It seems quite exciting for rail that now today railways are making a come-back. Thousands of miles/km of new railways has been built in the last decade, and new lines are under construction all over the world. Since 1981, over 1000 km (600 miles) of new track has been laid for high speed trains in France.
The primary problem with existing railways is that they can have tight curves. The centrifugal forces on an object going round a bend are the function of the square of velocity, i.e., double the speed, quadruple the centrifugal forces, triple the speed, centrifugal forces increase by nine-fold. Therefore even what might appear mild curves provide problems at speed.
Other key problems are that running on existing railway; the new fast trains have to be scheduled in around the conventional trains. This can be a tricky thing, especially on a busy network; fast trains can easily become stuck behind slow running ones, resulting in delays.
Safety is also a paramount consideration. Although since initial construction 100 years ago the track will have been replaced many times, the foundations of the railways are the same which means after heavy rains for example the track may sag slightly and lose some alignment, a real problem only at high speed. Level crossings also pose a problem.
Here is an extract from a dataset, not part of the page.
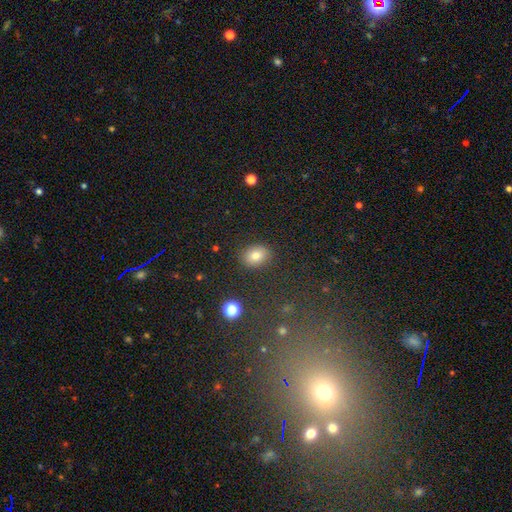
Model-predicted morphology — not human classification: The model was most divided on "how rounded": in between: 65%, round: 34%, cigar-shaped: 1%. More confident: merging — none (87%); smooth or featured — smooth (79%).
To have a high speed rail system, making the high speed trains is really the tip of an iceberg. What really makes systems a success or failure is the railway that they run at. Railways like roads have speed restrictions, and like on roads, often the speed restrictions are below the top speed of the train. Building a fast train is easy, but its building tracks good enough to allow trains to safely and smoothly travel at 160-200 mph or 250-320 km/h, which are also long enough to allow the trains to accelerate up to these speeds (often many miles) and decelerate, is quite difficult
¢ No level crossings (grade crossings)
¢ Fenced off
¢ Concrete foundations
¢ Wide spacing between lines
¢ Curves of radius less than 5 km are avoided and are tilted
¢ Gradients more than on conventional railway line
¢ Through stations are constructed with 4 tracks
¢ Tunnels avoided
Level crossings are the most common reason for accidents on railways, where road vehicles break down or get stuck on the railway and the train crashes through them
All high speed lines are fenced off. Indeed in the UK all railway lines are fenced off anyway, however on continental Europe many railway lines are easy to get onto. High speed lines are fenced off for obvious reasons, to eliminate the risk of any animal or people wandering onto the railway line.
Foundations for high speed lines are much deeper than conventional railways. Usually a layer of concrete and tarmac is put down (like a road) and then the ballast is put on top. This is to try and stop movements in the ground from affecting the alignment of the railway.
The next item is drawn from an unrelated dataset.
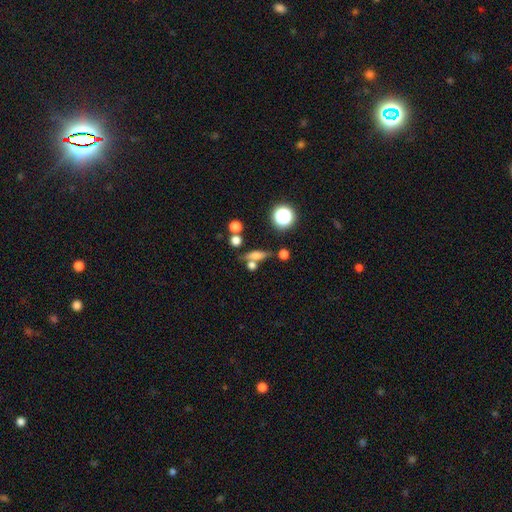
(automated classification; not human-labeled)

The wide spacing between the lines is important because when two trains pass each other the speed difference can be as much as 600km/h or 370mph. If the two trains are too close together this causes at first a burst of air pressure when they first pass and then a drop in pressure during the coaches. Although this isn't enough to push the trains off the track, repeated stress on the windows may cause fatigue and they may break eventually. So for safety reasons two tracks in each direction are placed further apart than on normal lines.
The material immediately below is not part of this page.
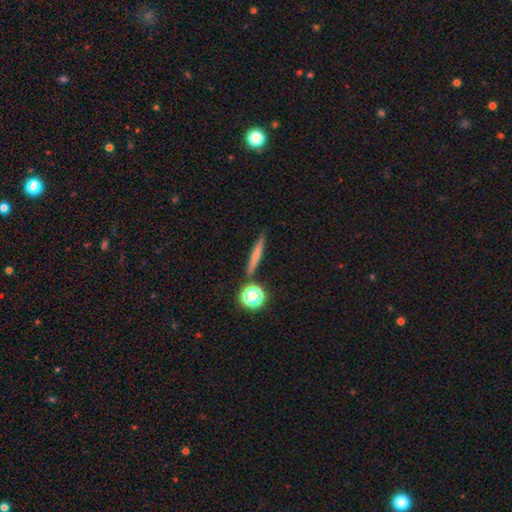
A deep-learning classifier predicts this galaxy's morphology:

Gentle curves are key in what high speed lines are about. Tight curves on TGV lines have a radius of about 3 miles or 5 km. Curves are also banked up a lot more than on conventional lines. This is because slow trains will not run on them and it is extremely rare for a TGV to come to a stop because of a signal. The degree of banking is calculated to exactly balance centrifugal forces at running speed.
Perhaps surprisingly greater gradients are allowed on high speed lines than conventional railways. There are two key reasons for this, first of all modern high speed trains are extremely powerful, TGVs generate as much as 12,000hp, steam engines were no where near as powerful (about 1,000hp) in the era when conventional railways were built. The second reason is that the faster a train travels the less it will slow down for the same rise in height. This is because as it is going fast it takes less time to climb the hill and so gravity has less time to act to slow the train down.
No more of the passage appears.